-- DATA SECTION follows --

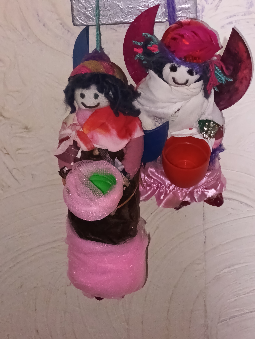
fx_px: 715
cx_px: 128
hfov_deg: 20.2
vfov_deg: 26.6
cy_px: 170
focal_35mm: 73
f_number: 1.8
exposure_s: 1/25
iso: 1204
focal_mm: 4.26
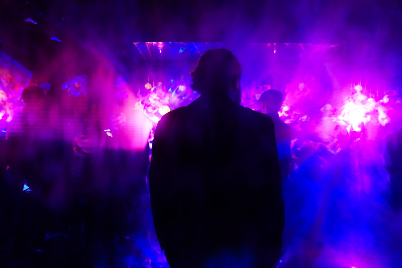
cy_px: 134
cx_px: 201
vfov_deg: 53.1
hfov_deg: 73.8
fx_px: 268
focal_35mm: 24
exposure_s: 1/50
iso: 3200
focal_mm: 16
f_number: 3.5
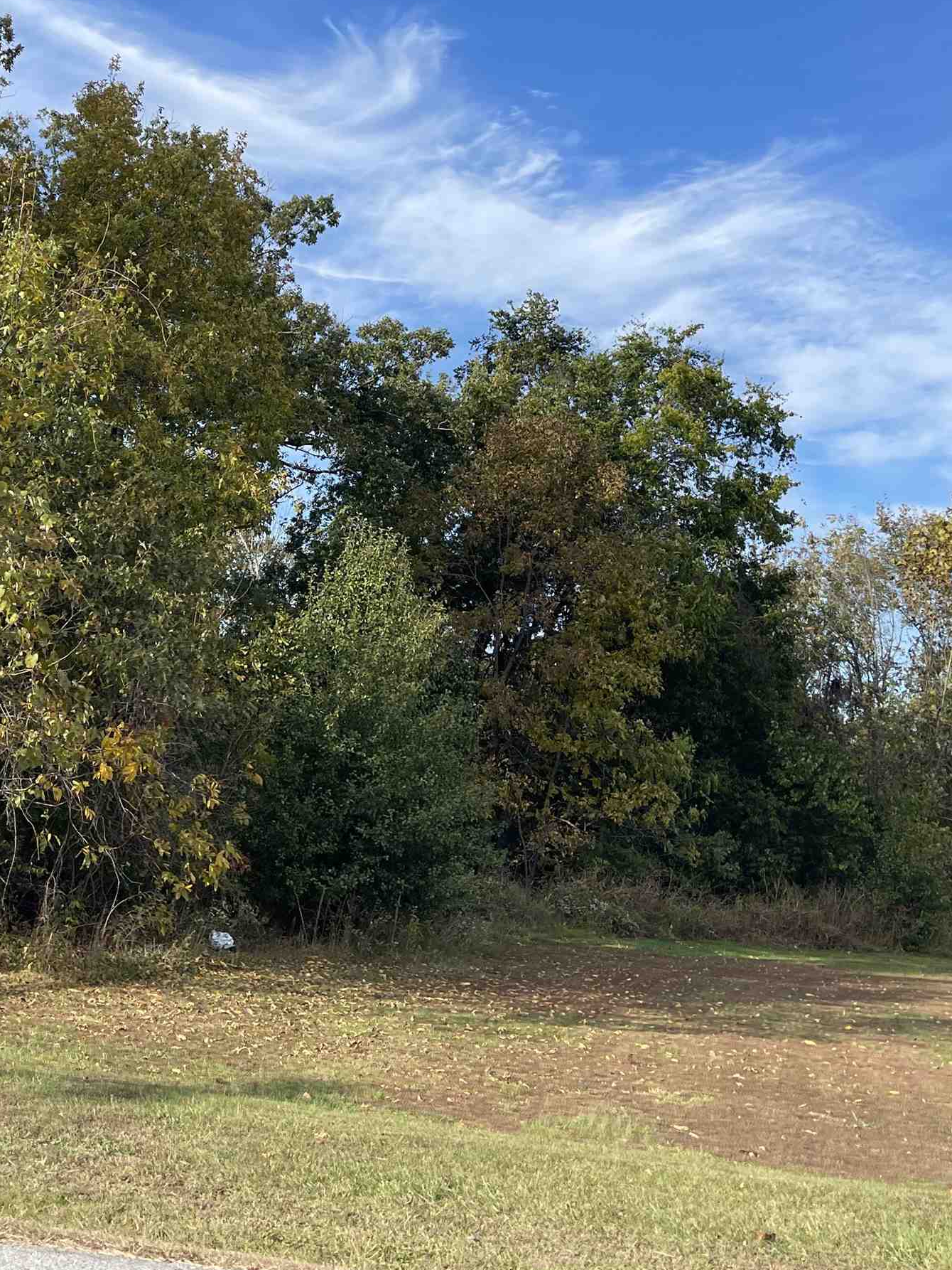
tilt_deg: +12.9
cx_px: 305
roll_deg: -1.3
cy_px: 490
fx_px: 1576
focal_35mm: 43
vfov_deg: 43.6
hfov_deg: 33.3
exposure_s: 1/1821
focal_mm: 5.1
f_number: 1.6
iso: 32
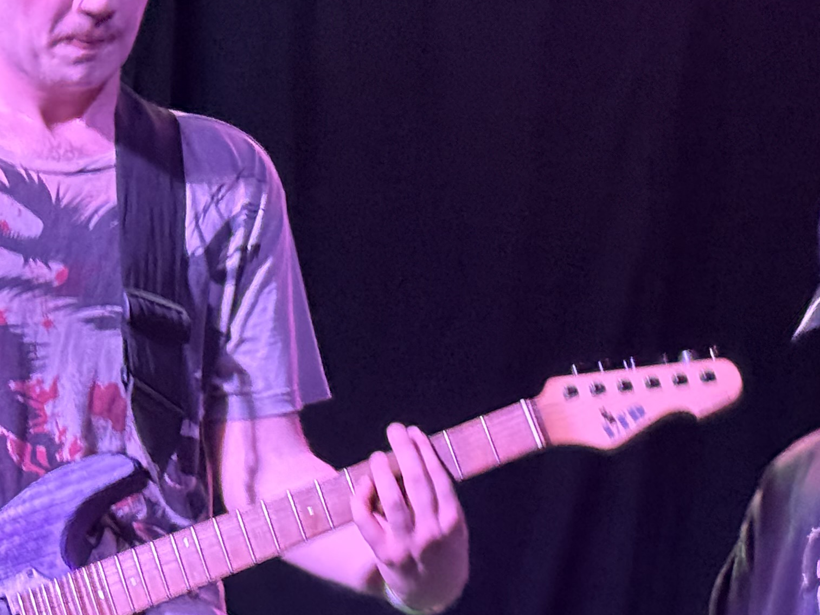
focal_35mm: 128
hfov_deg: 15.4
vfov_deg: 11.5
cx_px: 468
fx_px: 3032
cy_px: 501
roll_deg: -3.3
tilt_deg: +7.5
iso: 800
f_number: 1.78
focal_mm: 6.76
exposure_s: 1/19
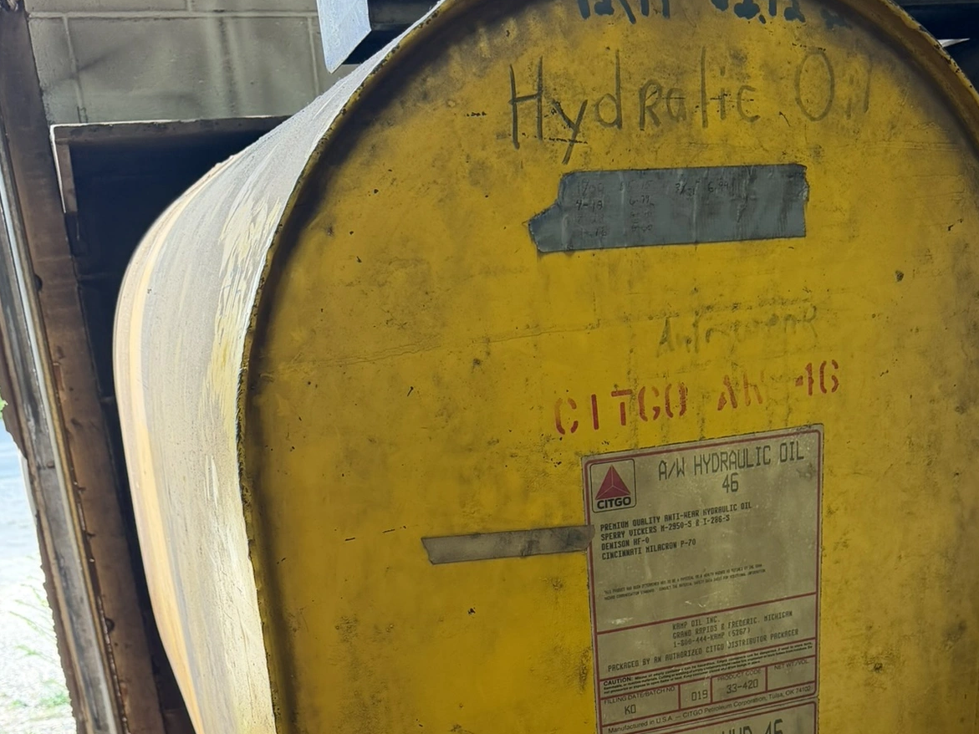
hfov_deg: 45.7
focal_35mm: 41
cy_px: 706
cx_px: 558
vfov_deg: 32.7
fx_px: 1159
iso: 200
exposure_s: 1/188
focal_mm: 6.76
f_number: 1.78
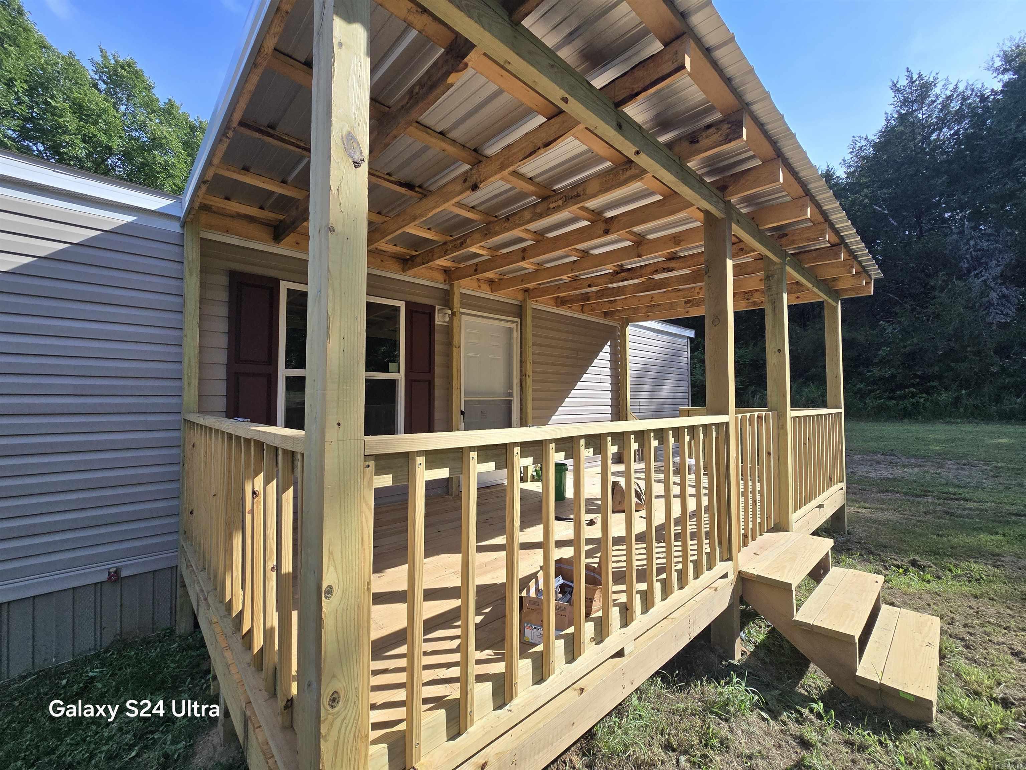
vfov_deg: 89.9
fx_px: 385
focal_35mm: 13
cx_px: 513
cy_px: 385
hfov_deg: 106.2
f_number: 2.2
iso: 80
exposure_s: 1/2000
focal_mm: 2.2
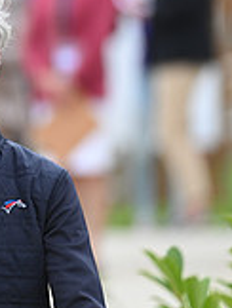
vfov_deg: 1.4
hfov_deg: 1.1
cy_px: 81
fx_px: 12255
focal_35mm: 1375
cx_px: -234
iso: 720
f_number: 5.6
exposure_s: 1/1600
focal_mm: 400
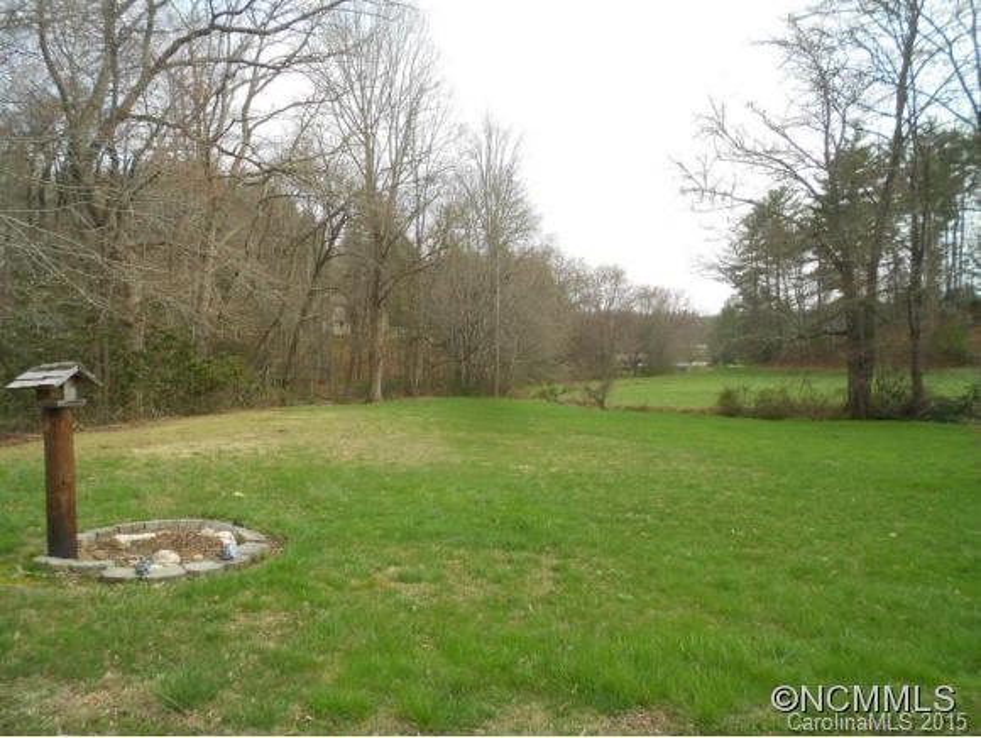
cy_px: 369
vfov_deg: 53.1
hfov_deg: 67.3
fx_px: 737
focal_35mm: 26
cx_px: 490
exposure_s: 1/320
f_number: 3.2
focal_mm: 4.6
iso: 80
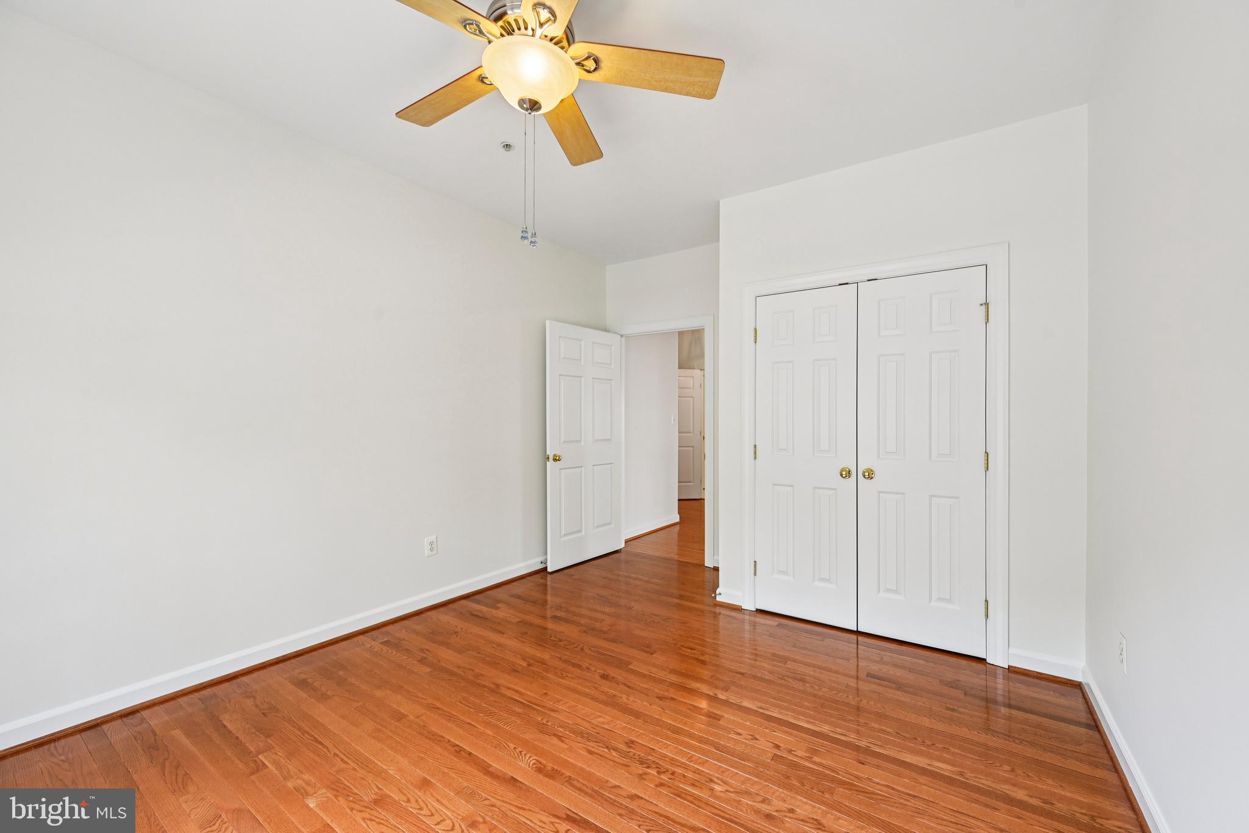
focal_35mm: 14
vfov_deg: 81.2
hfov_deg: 104.3
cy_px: 416
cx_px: 624
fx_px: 486
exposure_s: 1/15
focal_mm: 14
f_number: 8
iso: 140
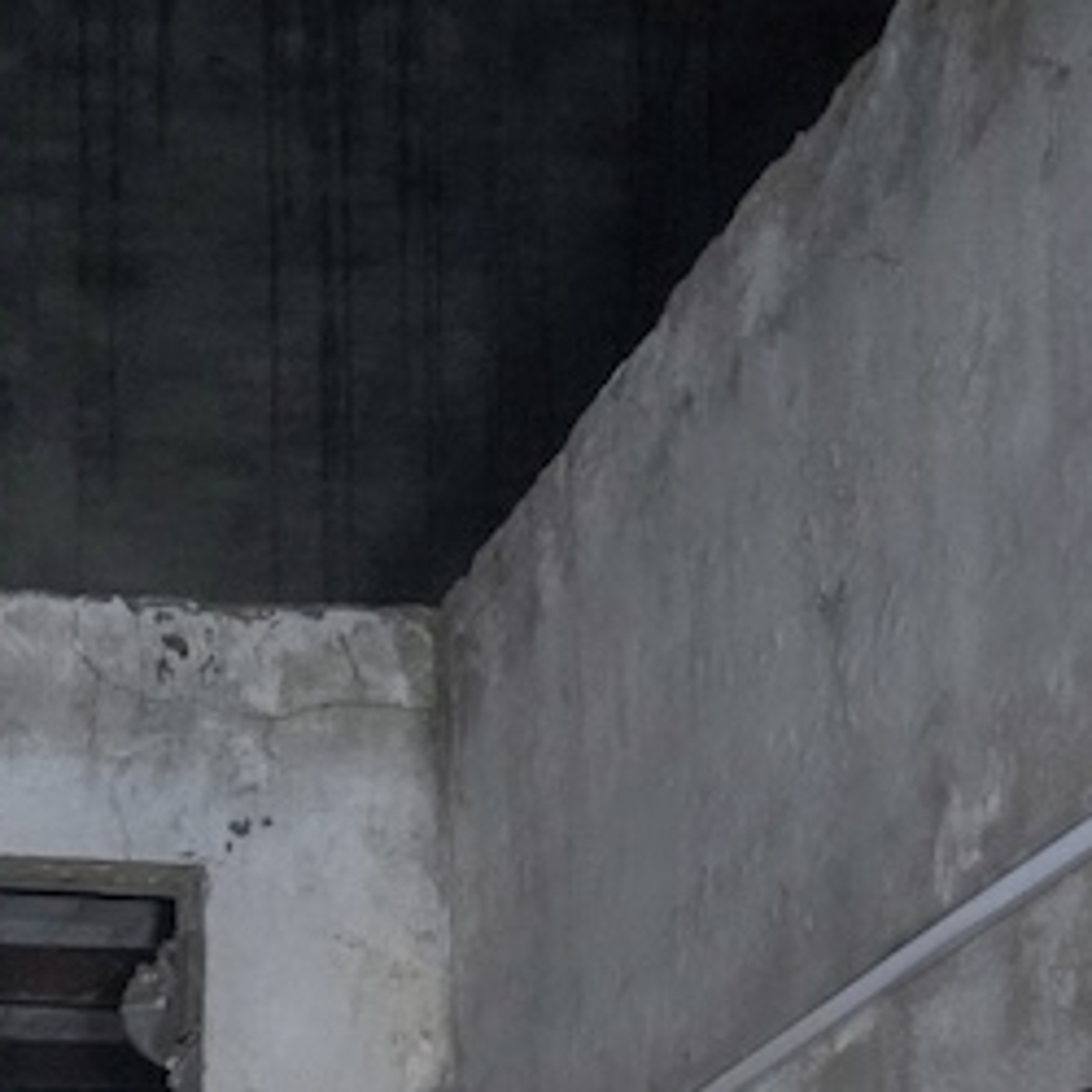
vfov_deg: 16.2
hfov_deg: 16.5
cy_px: 1664
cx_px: -446
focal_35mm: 98
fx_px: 3498
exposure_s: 1/80
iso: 5000
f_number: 4
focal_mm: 24
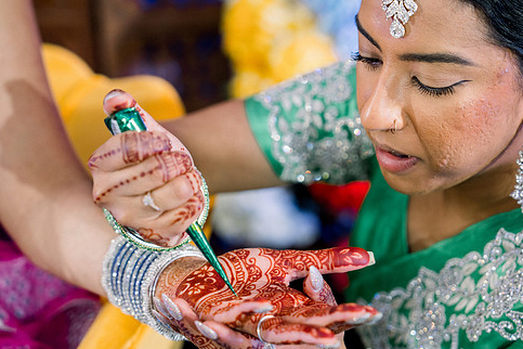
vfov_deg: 16.3
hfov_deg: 24.2
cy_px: 154
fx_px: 1220
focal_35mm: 84
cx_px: 303
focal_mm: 70
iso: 1250
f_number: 2.8
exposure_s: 1/125
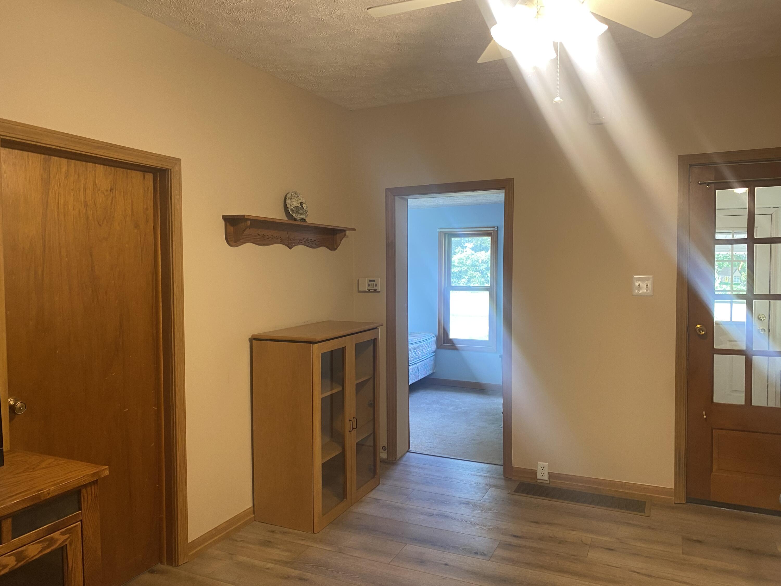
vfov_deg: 53.1
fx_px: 587
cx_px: 390
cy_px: 293
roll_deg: -0.2
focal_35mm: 26
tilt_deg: -3.9
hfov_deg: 67.3
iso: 100
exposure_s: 1/60
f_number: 1.8
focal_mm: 4.25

-- DATA SECTION concluded --

→ PROMPT:
Set every entry down again word for word, but not the pictures.

→ COMPLETED TASK:
fx_px: 715
cx_px: 128
hfov_deg: 20.2
vfov_deg: 26.6
cy_px: 170
focal_35mm: 73
f_number: 1.8
exposure_s: 1/25
iso: 1204
focal_mm: 4.26
cy_px: 134
cx_px: 201
vfov_deg: 53.1
hfov_deg: 73.8
fx_px: 268
focal_35mm: 24
exposure_s: 1/50
iso: 3200
focal_mm: 16
f_number: 3.5
tilt_deg: +12.9
cx_px: 305
roll_deg: -1.3
cy_px: 490
fx_px: 1576
focal_35mm: 43
vfov_deg: 43.6
hfov_deg: 33.3
exposure_s: 1/1821
focal_mm: 5.1
f_number: 1.6
iso: 32
focal_35mm: 128
hfov_deg: 15.4
vfov_deg: 11.5
cx_px: 468
fx_px: 3032
cy_px: 501
roll_deg: -3.3
tilt_deg: +7.5
iso: 800
f_number: 1.78
focal_mm: 6.76
exposure_s: 1/19
hfov_deg: 45.7
focal_35mm: 41
cy_px: 706
cx_px: 558
vfov_deg: 32.7
fx_px: 1159
iso: 200
exposure_s: 1/188
focal_mm: 6.76
f_number: 1.78
vfov_deg: 89.9
fx_px: 385
focal_35mm: 13
cx_px: 513
cy_px: 385
hfov_deg: 106.2
f_number: 2.2
iso: 80
exposure_s: 1/2000
focal_mm: 2.2
vfov_deg: 1.4
hfov_deg: 1.1
cy_px: 81
fx_px: 12255
focal_35mm: 1375
cx_px: -234
iso: 720
f_number: 5.6
exposure_s: 1/1600
focal_mm: 400
cy_px: 369
vfov_deg: 53.1
hfov_deg: 67.3
fx_px: 737
focal_35mm: 26
cx_px: 490
exposure_s: 1/320
f_number: 3.2
focal_mm: 4.6
iso: 80
focal_35mm: 14
vfov_deg: 81.2
hfov_deg: 104.3
cy_px: 416
cx_px: 624
fx_px: 486
exposure_s: 1/15
focal_mm: 14
f_number: 8
iso: 140
vfov_deg: 16.2
hfov_deg: 16.5
cy_px: 1664
cx_px: -446
focal_35mm: 98
fx_px: 3498
exposure_s: 1/80
iso: 5000
f_number: 4
focal_mm: 24
vfov_deg: 16.3
hfov_deg: 24.2
cy_px: 154
fx_px: 1220
focal_35mm: 84
cx_px: 303
focal_mm: 70
iso: 1250
f_number: 2.8
exposure_s: 1/125
vfov_deg: 53.1
fx_px: 587
cx_px: 390
cy_px: 293
roll_deg: -0.2
focal_35mm: 26
tilt_deg: -3.9
hfov_deg: 67.3
iso: 100
exposure_s: 1/60
f_number: 1.8
focal_mm: 4.25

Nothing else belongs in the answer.